“My dad died when I was eleven years old” is the typical answer I give people when we get to know each other and my dad is brought up for the first time. Those nine words make people very uncomfortable. And I see how antsy they become when I continue to talk about the topic.
I discovered that what scares people the most is that I still talk about my dad like he is still alive and actively involved in my life. Yeah, he is dead. But the truth is that he is still very much a part of my everyday life. I think about him when I laugh so hard that a part of his laugh comes out in mine. I mention him at Yankee games when I see another kid enjoying baseball with their dad. I tell stories about him when others talk about their fathers because although he isn’t here anymore, at one point in my life, I had one too.
When I have to make a choice, I keep him in mind and consider what he would do.
I see him in the chair across from me when my mom and I go to our favorite restaurant. I imagine him sitting on the couch talking to my husband about sports during a football game. I see my dad everywhere. I feel his presence too, which still makes him feel very alive, even if it isn’t physically. To me, he is still here in all the good and bad moments.
It’s important to talk about the people you love, especially those who are gone. When you share memories, stories, and moments with those who have died, you keep their memory alive and honor their legacy. They say a person dies twice: once physically and the second when their name is mentioned for the last time.
The people in my life now and all those I will meet will never get to meet him. That makes me unhappy. But knowing that people will know him through me gives me peace.
So, if you have a friend who lost someone they love and they still talk about them as if they are still here, let them.
No one lives forever. But talking about lost loved ones helps people keep them alive. It also helps them process grief and find the comfort and support they might seek. If someone does this around you, it is because they feel safe around you. Instead of changing the subject because it makes you feel uncomfortable, take great joy in the fact that this person is opening up a part of themselves to you and, in some ways, want you so badly to know about the person they love so much.
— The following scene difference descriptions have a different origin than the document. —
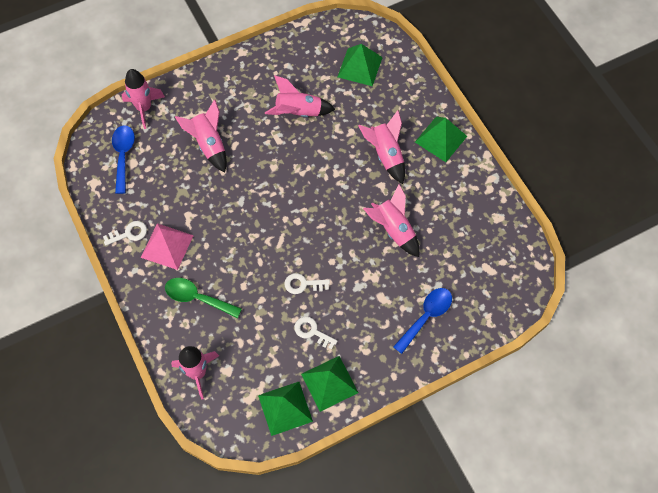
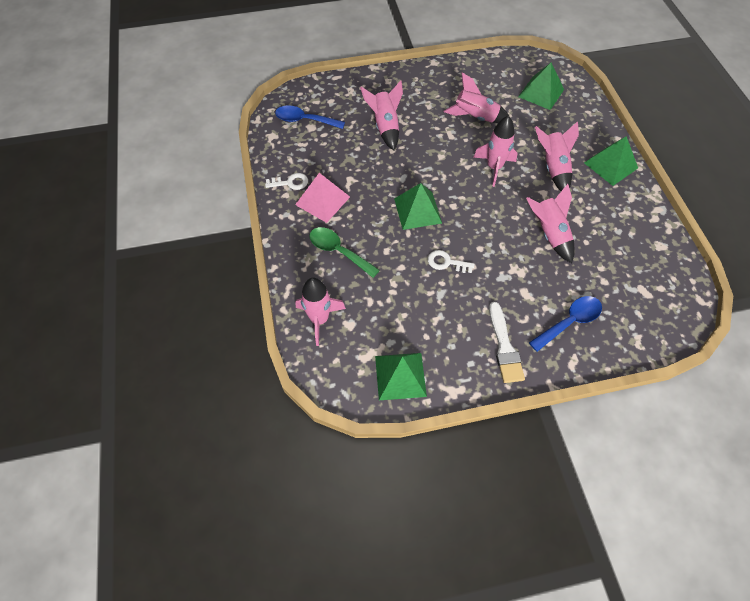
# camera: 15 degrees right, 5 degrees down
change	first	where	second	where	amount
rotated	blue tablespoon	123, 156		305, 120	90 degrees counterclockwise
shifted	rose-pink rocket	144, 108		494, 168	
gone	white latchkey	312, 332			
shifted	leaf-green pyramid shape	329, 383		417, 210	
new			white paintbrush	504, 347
I will always talk about my dad. I want to remember the stories about him. I want to be able to remember his laugh and voice. I want to remember what it felt like to hug him. I want people who never met him to feel like they know him. I want my future children to understand that they would have had a grandfather who would love them deeply if he was still here. If I keep talking about him to everyone I know, at least a small part of him will always be here with me, even if I can’t keep him here physically.